And I remember you told me if we run out of time
How happy you were just to know she’ll be mine
And when I wrap her up warm you’ll be right next to me
‘Cause they say the red thread that ties me to you ties her to me.
– Lucy Kaplansky, “The Red Thread,” on the album of the same name
They buried one of the world’s great moms the other day, the boss hen of a brood that included nine children, almost 40 grandchildren and more than 60 great-grandchildren. She was the kind of mother who, if she had ruled the world, its presidents would have gone without supper each night until all of their country’s children were fed. As I stood with her family in the rain to say goodbye, I knew that when they gather this November for Thanksgiving she will be there as always, sitting at the table that love set while they fill themselves with the spicy memories of her days in their lives.
Her passing reminded me of the privileged place I hold in the world of many women, witnessing as I do the moments of great transition in their lives as mothers. I have seen them at the moment they found out they were to be mothers, and when they first heard the heartbeat of a life’s love. I have been there when they first held and beheld their child in their arms, umbilical cord still attached on both ends. I’ve seen some mothers struggle to let their children leave the nest, and others gently boot a reluctant young one out over the edge. I have seen mothers say goodbye forever to a dying child, and seen children say goodbye forever to their dying mothers.
On each occasion I am reminded of the mysterious, wonderful force that binds most mothers to their children, and their children back to them, and on each occasion I wonder what that force is. It’s more than love; if it were simply love it could fade as other loves can. It is not just caring, for then the caring of a substitute would leave nothing missing. The force has something to do with all of those things and a mother’s elemental commitment to a child’s well-being, a commitment so profound that a child can feel it as a force of nature. It’s so strong a child can build a life on its foundation.
I saw it in the emergency department recently, in the eyes of a mother in her 40s dying that night from metastatic cancer. She knew it was her time, and had prepared for it, but asked for enough hours to see her children once more. So we pulled out all the stops; hung the fluids, pushed powerful medicines in and life’s curtain back, buying priceless time for them to travel to her side once more. It was the third best Mother’s Day gift I ever got to give, my children being the first two.
I saw that mother’s children with her the next day, holding her hands. They were young adults who looked like children who knew they would soon be lost in the world without their mother. The years fell off them as the years always do when children are in the presence of their mothers. As my mother ages, I have begun to sense that feeling of being alone. It comes uniquely from being out there on your own with parents who can be called upon for guidance and comfort only in your thoughts and prayers. And I am a big boy now.

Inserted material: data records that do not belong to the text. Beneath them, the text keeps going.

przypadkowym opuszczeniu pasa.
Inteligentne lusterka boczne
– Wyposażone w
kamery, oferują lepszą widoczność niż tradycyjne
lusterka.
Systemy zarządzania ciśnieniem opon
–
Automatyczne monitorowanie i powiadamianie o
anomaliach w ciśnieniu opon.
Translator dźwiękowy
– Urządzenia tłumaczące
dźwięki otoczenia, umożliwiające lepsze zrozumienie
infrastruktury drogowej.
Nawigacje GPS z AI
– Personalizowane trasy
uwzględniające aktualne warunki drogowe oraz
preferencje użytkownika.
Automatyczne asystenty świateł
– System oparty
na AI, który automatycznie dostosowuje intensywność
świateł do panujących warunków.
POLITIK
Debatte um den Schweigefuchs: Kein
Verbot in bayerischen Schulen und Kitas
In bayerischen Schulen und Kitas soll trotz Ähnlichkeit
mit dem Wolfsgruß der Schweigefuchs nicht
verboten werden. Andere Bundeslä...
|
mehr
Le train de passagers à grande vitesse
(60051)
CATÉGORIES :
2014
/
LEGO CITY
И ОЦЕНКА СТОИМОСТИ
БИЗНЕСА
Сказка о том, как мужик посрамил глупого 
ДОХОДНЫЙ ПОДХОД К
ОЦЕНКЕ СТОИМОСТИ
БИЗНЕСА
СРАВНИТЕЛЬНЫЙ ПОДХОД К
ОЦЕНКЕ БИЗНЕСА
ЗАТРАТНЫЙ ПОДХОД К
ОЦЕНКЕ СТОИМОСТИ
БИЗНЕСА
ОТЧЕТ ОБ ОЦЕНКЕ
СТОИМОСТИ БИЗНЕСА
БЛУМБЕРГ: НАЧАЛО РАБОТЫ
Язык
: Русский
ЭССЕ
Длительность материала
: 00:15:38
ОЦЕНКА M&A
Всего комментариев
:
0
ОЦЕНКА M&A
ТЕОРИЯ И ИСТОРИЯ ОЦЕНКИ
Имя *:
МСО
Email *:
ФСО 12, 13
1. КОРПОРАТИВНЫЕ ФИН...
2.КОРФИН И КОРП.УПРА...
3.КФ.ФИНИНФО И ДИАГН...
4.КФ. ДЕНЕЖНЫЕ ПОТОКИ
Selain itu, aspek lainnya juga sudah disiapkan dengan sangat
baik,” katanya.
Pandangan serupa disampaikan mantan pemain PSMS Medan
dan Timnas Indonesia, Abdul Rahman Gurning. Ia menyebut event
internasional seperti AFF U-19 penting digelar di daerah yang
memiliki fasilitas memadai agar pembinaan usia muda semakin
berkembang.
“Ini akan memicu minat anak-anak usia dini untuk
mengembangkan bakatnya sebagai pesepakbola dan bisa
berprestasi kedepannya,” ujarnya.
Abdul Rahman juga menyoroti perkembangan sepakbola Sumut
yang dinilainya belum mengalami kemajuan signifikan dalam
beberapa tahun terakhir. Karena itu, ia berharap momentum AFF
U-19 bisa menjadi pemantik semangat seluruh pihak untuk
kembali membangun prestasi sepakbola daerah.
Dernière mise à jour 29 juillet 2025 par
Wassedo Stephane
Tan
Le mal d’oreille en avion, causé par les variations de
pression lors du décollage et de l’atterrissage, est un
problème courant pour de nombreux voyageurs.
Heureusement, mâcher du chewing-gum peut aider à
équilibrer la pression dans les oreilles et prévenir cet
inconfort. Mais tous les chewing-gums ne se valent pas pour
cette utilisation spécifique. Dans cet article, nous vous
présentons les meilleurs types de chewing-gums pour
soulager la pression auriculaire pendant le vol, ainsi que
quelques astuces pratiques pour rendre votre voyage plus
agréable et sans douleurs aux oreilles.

If you mixed up motherhood in a bowl I think it would be six parts love, four parts fierce possessiveness, and several pinches of “eternally springing hope” cut with hair-pulling exasperation. The brew would be spiced with a pinch of well-intended meddling, and one cup of iron will. There are secret ingredients too, I am sure, ingredients a man cannot be told of; estrogen, perhaps, the softness of a loving touch, and that smile women share as though only they really know life’s best secret, but who knows? It is another of Mom’s secret recipes.
As I watch my wife sit on the kitchen floor and chatter happily away with her daughters about things that seem inconsequential, I get a hint that one secret ingredient may be a mother’s intense interest in her children, in their lives and in their happiness. My wife takes pleasure in the small details of their days and experiences because these are the lives of her children and every detail shared is therefore of importance. I think my daughters feel that interest, and they know that if there is anyone they can call any time who will care about whatever it is they are caring about at that moment, it is their mom.

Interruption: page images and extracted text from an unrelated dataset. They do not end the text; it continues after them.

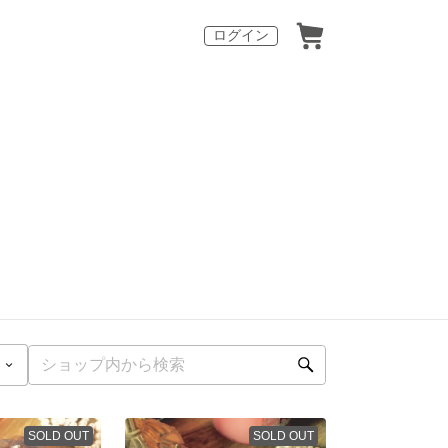
ログイン
SOLD OUT
SOLD OUT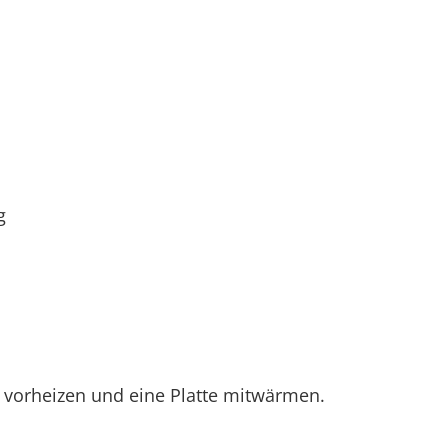
g
 vorheizen und eine Platte mitwärmen.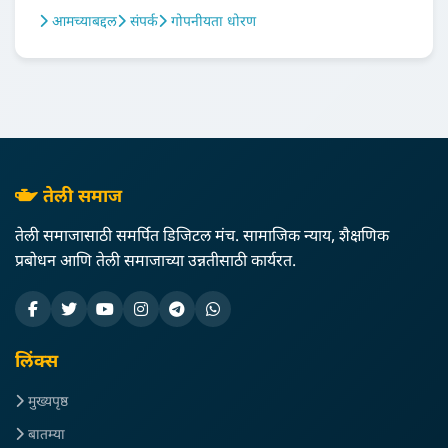
आमच्याबद्दल
संपर्क
गोपनीयता धोरण
तेली समाज
तेली समाजासाठी समर्पित डिजिटल मंच. सामाजिक न्याय, शैक्षणिक
प्रबोधन आणि तेली समाजाच्या उन्नतीसाठी कार्यरत.
लिंक्स
मुख्यपृष्ठ
बातम्या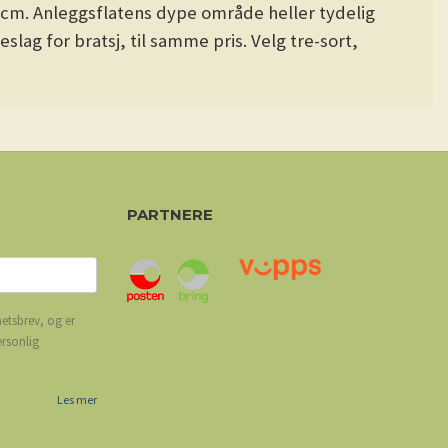
 cm. Anleggsflatens dype område heller tydelig
lag for bratsj, til samme pris. Velg tre-sort,
PARTNERE
etsbrev, og er
ersonlig
Les mer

The recipe for great mothering does not have to be taught by mother to daughter. I know women who grew up without their mothers, but their children can feel the thread that binds them to their mothers as though the thread had been sewn unbroken into their lives from the women of their family going back a thousand years.

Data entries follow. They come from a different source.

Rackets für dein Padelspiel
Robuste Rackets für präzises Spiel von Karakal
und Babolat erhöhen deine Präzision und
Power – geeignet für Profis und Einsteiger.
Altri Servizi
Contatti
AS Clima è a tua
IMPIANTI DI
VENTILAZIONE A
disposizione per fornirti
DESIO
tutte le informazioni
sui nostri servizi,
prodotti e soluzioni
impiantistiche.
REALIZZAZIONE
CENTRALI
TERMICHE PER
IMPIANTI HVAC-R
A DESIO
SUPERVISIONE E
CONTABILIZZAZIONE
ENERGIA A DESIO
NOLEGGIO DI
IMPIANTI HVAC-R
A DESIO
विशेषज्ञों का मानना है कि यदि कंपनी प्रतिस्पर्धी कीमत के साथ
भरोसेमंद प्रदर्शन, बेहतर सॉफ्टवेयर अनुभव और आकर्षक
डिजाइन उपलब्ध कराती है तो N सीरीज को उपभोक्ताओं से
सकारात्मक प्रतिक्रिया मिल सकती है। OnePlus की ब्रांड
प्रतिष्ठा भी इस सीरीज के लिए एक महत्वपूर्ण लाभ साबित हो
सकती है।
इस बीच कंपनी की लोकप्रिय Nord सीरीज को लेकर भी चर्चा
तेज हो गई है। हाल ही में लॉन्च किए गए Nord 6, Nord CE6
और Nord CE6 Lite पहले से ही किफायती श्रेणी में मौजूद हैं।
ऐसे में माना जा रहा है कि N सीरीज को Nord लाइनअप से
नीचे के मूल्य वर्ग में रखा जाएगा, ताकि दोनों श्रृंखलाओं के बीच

The recipe is not just given to women who bear the children they love, either. I have seen great mothering by women who mother children born by others, as adoptive mothers or mothering aunts, and as grandmothers who fill in as loving surrogate mothers for their daughters. They would all walk through flames for the children they love, and on the other side are children who walk confidently through the world because they know that these moms are their dedicated firefighter for life.
I may never figure out what it is that ties us to our mothers and makes their enfolding arms one of the world’s very best places, but I celebrated it on Mother’s Day, and I give thanks that I see it and feel it every day.
Happy Mother’s Day.
Erik Steele, D.O., a physician in Bangor, is chief medical officer of Eastern Maine Healthcare Systems and is on the staff of several hospital emergency rooms in the region.